[Start of Attachment]

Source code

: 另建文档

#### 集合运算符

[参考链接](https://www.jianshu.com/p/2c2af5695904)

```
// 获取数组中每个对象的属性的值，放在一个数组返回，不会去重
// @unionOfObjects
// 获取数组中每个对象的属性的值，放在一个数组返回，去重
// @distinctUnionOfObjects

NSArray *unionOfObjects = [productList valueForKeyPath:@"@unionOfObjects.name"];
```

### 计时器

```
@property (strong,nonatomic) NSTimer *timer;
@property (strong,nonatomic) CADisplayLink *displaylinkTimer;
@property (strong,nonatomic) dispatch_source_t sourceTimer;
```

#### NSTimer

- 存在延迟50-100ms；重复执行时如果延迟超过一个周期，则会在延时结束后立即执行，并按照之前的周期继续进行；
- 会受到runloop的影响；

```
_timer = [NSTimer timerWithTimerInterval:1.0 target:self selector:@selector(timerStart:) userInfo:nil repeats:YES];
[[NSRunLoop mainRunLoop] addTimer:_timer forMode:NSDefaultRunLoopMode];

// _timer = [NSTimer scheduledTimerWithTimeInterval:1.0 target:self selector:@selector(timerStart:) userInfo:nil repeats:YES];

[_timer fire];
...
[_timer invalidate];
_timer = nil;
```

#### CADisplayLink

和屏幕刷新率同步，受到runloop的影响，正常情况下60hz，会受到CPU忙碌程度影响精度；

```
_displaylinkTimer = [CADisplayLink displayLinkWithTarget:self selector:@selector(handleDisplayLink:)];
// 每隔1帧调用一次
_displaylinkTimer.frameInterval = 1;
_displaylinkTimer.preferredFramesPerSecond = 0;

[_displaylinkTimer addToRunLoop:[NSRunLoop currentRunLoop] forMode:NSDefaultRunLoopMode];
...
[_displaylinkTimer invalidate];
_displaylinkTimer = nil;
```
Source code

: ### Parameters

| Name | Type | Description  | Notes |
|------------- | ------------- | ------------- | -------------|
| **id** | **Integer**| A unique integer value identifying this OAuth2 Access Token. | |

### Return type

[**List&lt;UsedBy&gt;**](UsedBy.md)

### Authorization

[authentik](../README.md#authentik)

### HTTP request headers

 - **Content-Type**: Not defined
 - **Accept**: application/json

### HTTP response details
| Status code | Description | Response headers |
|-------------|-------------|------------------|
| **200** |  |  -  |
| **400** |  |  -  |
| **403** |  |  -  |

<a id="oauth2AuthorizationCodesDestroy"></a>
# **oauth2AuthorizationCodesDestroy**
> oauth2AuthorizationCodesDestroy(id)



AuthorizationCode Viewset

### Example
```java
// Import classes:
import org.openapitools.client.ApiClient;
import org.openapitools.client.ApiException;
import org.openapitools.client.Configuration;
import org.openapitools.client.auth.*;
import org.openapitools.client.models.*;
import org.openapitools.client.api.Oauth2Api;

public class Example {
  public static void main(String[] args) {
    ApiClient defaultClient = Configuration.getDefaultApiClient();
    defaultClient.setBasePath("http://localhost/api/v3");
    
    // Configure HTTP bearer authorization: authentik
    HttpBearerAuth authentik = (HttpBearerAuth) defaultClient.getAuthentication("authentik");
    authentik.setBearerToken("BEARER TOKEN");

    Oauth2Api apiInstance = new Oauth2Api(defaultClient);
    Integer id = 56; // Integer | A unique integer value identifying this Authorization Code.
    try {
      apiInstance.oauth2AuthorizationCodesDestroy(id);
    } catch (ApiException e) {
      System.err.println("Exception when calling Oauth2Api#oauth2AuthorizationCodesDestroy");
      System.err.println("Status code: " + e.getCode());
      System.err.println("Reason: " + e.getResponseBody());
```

[End of Attachment]

• WORK TO BE COMPLETED
Each line in the entries above that includes the string "headers" should be extracted.

• RESPONSE TO THE TASK
### HTTP request headers
| Status code | Description | Response headers |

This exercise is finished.